# GEZEIGTER TEXTAUSZUG:
□ □ □
Ein eindrucksvoller Western

Die beiden Brüder John und Edward Little wachsen gemeinsam mit ihrer jüngeren Schwester Maggie bei ihren verkommenen Eltern auf.  Man schreibt das Jahr 1842, die Familie lebt in Georgia, und der Vater ist brutal und kennt keine Kompromisse, wenngleich er seinen beiden Jungs viel über die Natur und das Handwerk beibringt. Die Mutter ist eine verkrachte Person und wird gezüchtigt, wie auch die Tochter vom Vater geschlagen wird und noch andere Dinge mehr. Als der Vater eines Abends einen Mann ersticht, der bei einem Tanzfest wagte, seine Frau aufzufordern, flieht die Familie in die Sümpfe Floridas, wo sie von nun an einsam und versteckt leben.
□ □ □
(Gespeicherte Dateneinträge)

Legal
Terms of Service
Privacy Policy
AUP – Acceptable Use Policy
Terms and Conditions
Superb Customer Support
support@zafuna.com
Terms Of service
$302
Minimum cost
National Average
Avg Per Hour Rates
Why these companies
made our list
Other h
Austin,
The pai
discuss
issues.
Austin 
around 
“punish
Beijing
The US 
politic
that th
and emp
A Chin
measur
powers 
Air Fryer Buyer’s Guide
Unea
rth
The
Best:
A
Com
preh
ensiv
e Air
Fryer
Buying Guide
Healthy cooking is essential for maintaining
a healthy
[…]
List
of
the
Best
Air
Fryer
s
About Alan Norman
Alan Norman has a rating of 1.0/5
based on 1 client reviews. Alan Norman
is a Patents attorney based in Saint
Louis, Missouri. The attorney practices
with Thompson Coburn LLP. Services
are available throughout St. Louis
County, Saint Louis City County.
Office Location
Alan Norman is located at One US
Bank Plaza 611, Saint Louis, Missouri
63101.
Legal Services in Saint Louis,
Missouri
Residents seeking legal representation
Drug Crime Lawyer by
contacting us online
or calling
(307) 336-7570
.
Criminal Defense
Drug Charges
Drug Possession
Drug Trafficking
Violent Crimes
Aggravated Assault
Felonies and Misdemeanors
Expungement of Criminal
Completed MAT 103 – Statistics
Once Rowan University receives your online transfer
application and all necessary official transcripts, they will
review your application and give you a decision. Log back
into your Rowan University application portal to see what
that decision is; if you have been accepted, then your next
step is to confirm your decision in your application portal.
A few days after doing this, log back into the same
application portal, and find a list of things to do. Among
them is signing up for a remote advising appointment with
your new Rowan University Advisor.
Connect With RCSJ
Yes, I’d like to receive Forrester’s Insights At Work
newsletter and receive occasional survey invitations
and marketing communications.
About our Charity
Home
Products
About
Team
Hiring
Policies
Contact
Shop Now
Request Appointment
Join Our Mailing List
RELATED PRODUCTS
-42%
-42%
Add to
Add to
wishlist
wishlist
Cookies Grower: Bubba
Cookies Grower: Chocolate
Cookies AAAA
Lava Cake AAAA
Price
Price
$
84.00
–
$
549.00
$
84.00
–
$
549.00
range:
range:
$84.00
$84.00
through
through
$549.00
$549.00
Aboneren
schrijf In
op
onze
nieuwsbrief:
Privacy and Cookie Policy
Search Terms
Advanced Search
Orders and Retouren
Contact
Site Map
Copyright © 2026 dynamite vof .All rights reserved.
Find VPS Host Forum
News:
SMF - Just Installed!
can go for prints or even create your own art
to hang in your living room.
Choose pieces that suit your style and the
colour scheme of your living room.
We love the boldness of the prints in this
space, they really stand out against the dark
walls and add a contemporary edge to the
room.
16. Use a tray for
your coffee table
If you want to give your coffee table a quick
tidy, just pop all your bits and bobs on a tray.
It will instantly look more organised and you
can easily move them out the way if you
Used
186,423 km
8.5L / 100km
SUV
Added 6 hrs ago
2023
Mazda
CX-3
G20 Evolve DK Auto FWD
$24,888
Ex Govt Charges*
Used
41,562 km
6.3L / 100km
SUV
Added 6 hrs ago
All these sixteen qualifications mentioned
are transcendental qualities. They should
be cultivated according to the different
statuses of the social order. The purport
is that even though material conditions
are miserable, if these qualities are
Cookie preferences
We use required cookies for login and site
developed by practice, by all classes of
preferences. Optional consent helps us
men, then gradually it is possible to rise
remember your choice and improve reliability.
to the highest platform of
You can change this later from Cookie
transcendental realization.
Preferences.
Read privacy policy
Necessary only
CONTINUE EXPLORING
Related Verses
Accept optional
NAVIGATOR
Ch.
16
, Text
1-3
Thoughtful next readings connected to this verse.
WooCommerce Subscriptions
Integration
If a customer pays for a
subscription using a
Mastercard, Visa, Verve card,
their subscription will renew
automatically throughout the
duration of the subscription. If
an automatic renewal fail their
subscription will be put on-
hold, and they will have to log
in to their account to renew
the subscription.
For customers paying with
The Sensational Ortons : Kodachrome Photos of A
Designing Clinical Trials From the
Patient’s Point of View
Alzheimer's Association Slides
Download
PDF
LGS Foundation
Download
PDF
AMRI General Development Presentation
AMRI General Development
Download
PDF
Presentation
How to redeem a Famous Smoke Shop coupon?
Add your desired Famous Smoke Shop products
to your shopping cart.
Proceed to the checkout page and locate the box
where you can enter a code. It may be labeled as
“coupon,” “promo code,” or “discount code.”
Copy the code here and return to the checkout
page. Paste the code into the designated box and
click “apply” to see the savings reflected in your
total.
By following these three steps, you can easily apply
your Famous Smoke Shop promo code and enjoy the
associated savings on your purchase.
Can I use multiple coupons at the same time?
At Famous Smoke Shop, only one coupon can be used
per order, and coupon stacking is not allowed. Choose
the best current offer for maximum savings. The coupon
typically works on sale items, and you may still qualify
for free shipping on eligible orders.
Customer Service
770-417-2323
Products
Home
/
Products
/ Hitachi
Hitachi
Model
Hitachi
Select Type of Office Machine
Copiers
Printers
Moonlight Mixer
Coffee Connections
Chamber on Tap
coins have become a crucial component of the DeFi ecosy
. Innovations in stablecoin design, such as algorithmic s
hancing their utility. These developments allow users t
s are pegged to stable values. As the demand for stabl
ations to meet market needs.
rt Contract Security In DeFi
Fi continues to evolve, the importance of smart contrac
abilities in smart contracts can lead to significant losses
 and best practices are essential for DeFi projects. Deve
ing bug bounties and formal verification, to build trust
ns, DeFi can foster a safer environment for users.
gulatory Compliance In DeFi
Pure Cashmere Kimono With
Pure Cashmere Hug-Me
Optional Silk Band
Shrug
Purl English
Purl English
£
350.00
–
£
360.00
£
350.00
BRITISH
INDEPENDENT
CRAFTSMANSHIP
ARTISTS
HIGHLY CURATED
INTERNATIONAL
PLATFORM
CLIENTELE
□ □ □
# AUFGABE 1:
In welchem Jahr spielt die Handlung laut dem Auszug über den Western?
# AUFGABE 2:
Nenne alle Mitglieder der Familie, die der Auszug über den Western erwähnt.
# AUFGABE 3:
Führe den Auszug über den Western nach seinem letzten Satz weiter.
Die Einträge sind eigenständiges Material und stehen für sich.

# ERWARTETE AUSGABE 1:
1842

# ERWARTETE AUSGABE 2:
John, Edward, Maggie, der Vater, die Mutter

# ERWARTETE AUSGABE 3:
Nach einem furchtbaren Streit flieht die Tochter, und John tötet seinen Vater, während die Mutter die Maultiere schnappt und sowohl die Tochter als auch die Söhne belügt und auf nimmer Wiedersehen verschwindet. John und Edward ziehen los, um ihr Glück an der Grenze zu Mexiko zu finden, wo gerade Texas auf dem Weg ist, ein Staat der USA zu werden und die Chancen auf einen Neuanfang besonders groß sind. Mithilfe ihres Verstandes und ihrer Waffen schlagen sie sich durch, stets heimgesucht von Alpträumen über ihren Vater.

Unglücklicherweise trennen sich ihre Wege zufällig in New Orleans, und jeder der beiden erlebt nun seine eigene Geschichte. Immer wieder rohe Gewalt anwendend und erleidend, verschlägt es sie auf gegnerische Seiten im Mexikanisch-Amerikanischen Bürgerkrieg. Plötzlich stehen sie sich gegenüber und dürfen nicht zu erkennen geben, dass sie Brüder sind. Doch der Krieg kennt kein Erbarmen.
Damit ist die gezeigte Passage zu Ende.